SEB, SEC or SED alone have been also implicated in SFP outbreaks through the world [¹²¹,¹²²,¹²⁵]. Interestingly, an outbreak, which affected three members of the same family in USA, was caused by coleslaw-containing SEC produced by a community-acquired methicillin resistant S. aureus from an asymptomatic food handler [¹³⁰]. The fifth classical enterotoxin, SEE, has been infrequently reported in foods and food-producing animals, and its involvement in SFP outbreaks has only been demonstrated in rare occasions. However, six SFP outbreaks, which occurred in France at the end of 2009, were caused by SEE present in soft cheese made from unpasteurized milk. This enterotoxin has also been associated with outbreaks in USA and UK [³³,¹²¹,¹³¹,¹³²,¹³³].

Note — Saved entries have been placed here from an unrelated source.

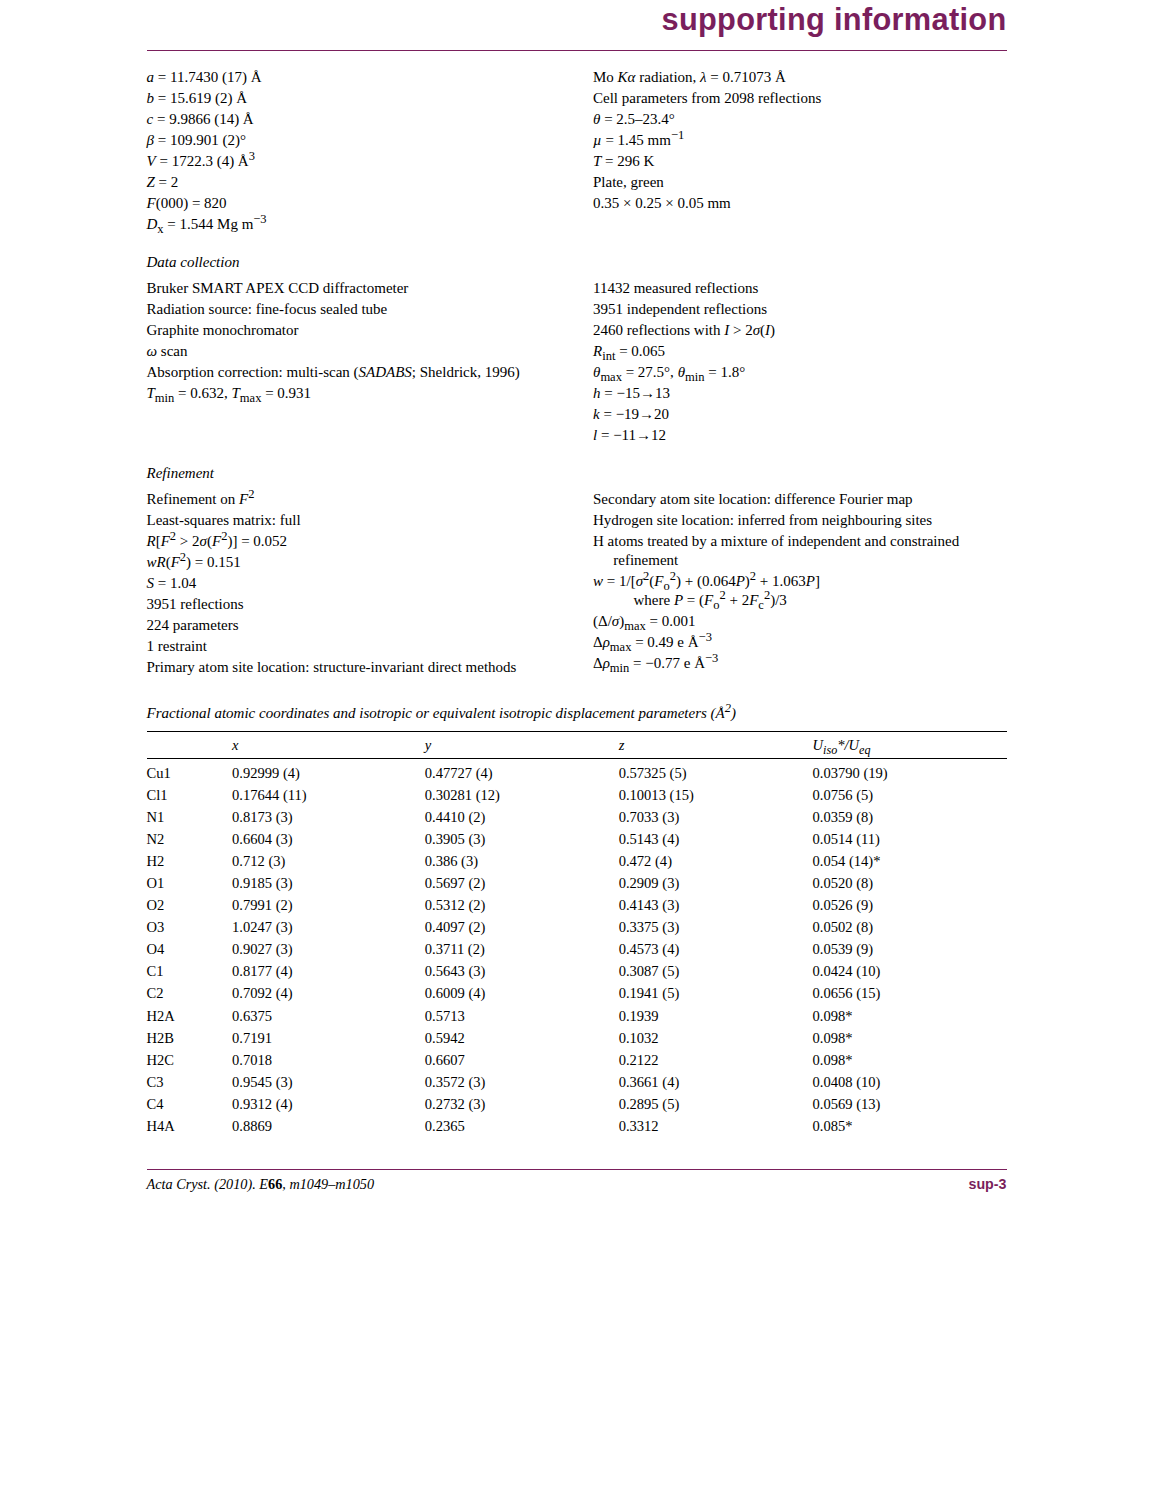supporting information
a = 11.7430 (17) Å
b = 15.619 (2) Å
c = 9.9866 (14) Å
β = 109.901 (2)°
V = 1722.3 (4) Å3
Z = 2
F(000) = 820
Dx = 1.544 Mg m−3
Mo Kα radiation, λ = 0.71073 Å
Cell parameters from 2098 reflections
θ = 2.5–23.4°
µ = 1.45 mm−1
T = 296 K
Plate, green
0.35 × 0.25 × 0.05 mm
Data collection
Bruker SMART APEX CCD diffractometer
Radiation source: fine-focus sealed tube
Graphite monochromator
ω scan
Absorption correction: multi-scan (SADABS; Sheldrick, 1996)
Tmin = 0.632, Tmax = 0.931
11432 measured reflections
3951 independent reflections
2460 reflections with I > 2σ(I)
Rint = 0.065
θmax = 27.5°, θmin = 1.8°
h = −15→13
k = −19→20
l = −11→12
Refinement
Refinement on F2
Least-squares matrix: full
R[F2 > 2σ(F2)] = 0.052
wR(F2) = 0.151
S = 1.04
3951 reflections
224 parameters
1 restraint
Primary atom site location: structure-invariant direct methods
Secondary atom site location: difference Fourier map
Hydrogen site location: inferred from neighbouring sites
H atoms treated by a mixture of independent and constrained refinement
w = 1/[σ2(Fo2) + (0.064P)2 + 1.063P]
where P = (Fo2 + 2Fc2)/3
(Δ/σ)max = 0.001
Δρmax = 0.49 e Å−3
Δρmin = −0.77 e Å−3
Fractional atomic coordinates and isotropic or equivalent isotropic displacement parameters (Å 2 )
| | x | y | z | U iso */ U eq |
| --- | --- | --- | --- | --- |
| Cu1 | 0.92999 (4) | 0.47727 (4) | 0.57325 (5) | 0.03790 (19) |
| Cl1 | 0.17644 (11) | 0.30281 (12) | 0.10013 (15) | 0.0756 (5) |
| N1 | 0.8173 (3) | 0.4410 (2) | 0.7033 (3) | 0.0359 (8) |
| N2 | 0.6604 (3) | 0.3905 (3) | 0.5143 (4) | 0.0514 (11) |
| H2 | 0.712 (3) | 0.386 (3) | 0.472 (4) | 0.054 (14)* |
| O1 | 0.9185 (3) | 0.5697 (2) | 0.2909 (3) | 0.0520 (8) |
| O2 | 0.7991 (2) | 0.5312 (2) | 0.4143 (3) | 0.0526 (9) |
| O3 | 1.0247 (3) | 0.4097 (2) | 0.3375 (3) | 0.0502 (8) |
| O4 | 0.9027 (3) | 0.3711 (2) | 0.4573 (4) | 0.0539 (9) |
| C1 | 0.8177 (4) | 0.5643 (3) | 0.3087 (5) | 0.0424 (10) |
| C2 | 0.7092 (4) | 0.6009 (4) | 0.1941 (5) | 0.0656 (15) |
| H2A | 0.6375 | 0.5713 | 0.1939 | 0.098* |
| H2B | 0.7191 | 0.5942 | 0.1032 | 0.098* |
| H2C | 0.7018 | 0.6607 | 0.2122 | 0.098* |
| C3 | 0.9545 (3) | 0.3572 (3) | 0.3661 (4) | 0.0408 (10) |
| C4 | 0.9312 (4) | 0.2732 (3) | 0.2895 (5) | 0.0569 (13) |
| H4A | 0.8869 | 0.2365 | 0.3312 | 0.085* |
Acta Cryst. (2010). E66, m1049–m1050
sup-3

In contrast to classical SEs, the relationship between the novel SEs/SEls and SFP is not fully understood. Among them, SEG, SEH and SEI, SER, SES, and SET have shown to be emetic after oral administration in a primate model, while the emetic activity of SElL and SElP has only been demonstrated in rabbits and the small insectivore Suncus murinus, respectively [³⁹,⁴³]. The remaining SEls either lack emetic properties (SElQ), or have not been tested (SElJ, SElK, SElM, SElN, SElO, SElU, SElU2 and SElV). Moreover, commercial kits are not available for immunological detection of these SEs and SEls, although ELISA (enzyme-linked immunosorbent assay) has been described for SEH [¹³⁴] and for SEG and SEI [¹³⁵]. Of the new enterotoxins, only SEH-producing strains have clearly been involved in SFP outbreaks [¹³⁴,¹³⁶,¹³⁷,¹³⁸], but results from different researchers have shown the high incidence of genes encoding new SEs and SEls among food-borne S. aureus [¹³¹,¹³⁹,¹⁴⁰,¹⁴¹]. Mc Lauchlin et al. [¹³¹] revealed that 23 staphylococcal strains implicated in SFP outbreaks in UK, in which classical se genes were not detected, harbored one or more of the new se/sel genes, i.e., seg, seh, sei or selj. It is possible that the corresponding SEs might have been the cause of these outbreaks. The presence of egc genes was also shown in food-associated S. aureus from other countries [¹³¹,¹⁴⁰,¹⁴¹,¹⁴²,¹⁴³,¹⁴⁴], and newly described SE or SEl genes, particularly those belonging to the egc cluster, were more frequently detected in S. aureus strains isolated from raw pork and chicken meat in Korea than genes encoding classical SEs [¹⁴⁵]. Despite this, egc-encoded SEs or SEls have not yet been directly implied in typical cases of SFP, although SEG and SEI have been reported as the cause of chronic diarrhea associated with severe but reversible enteropathy in two malnourished neonates [¹⁴⁶].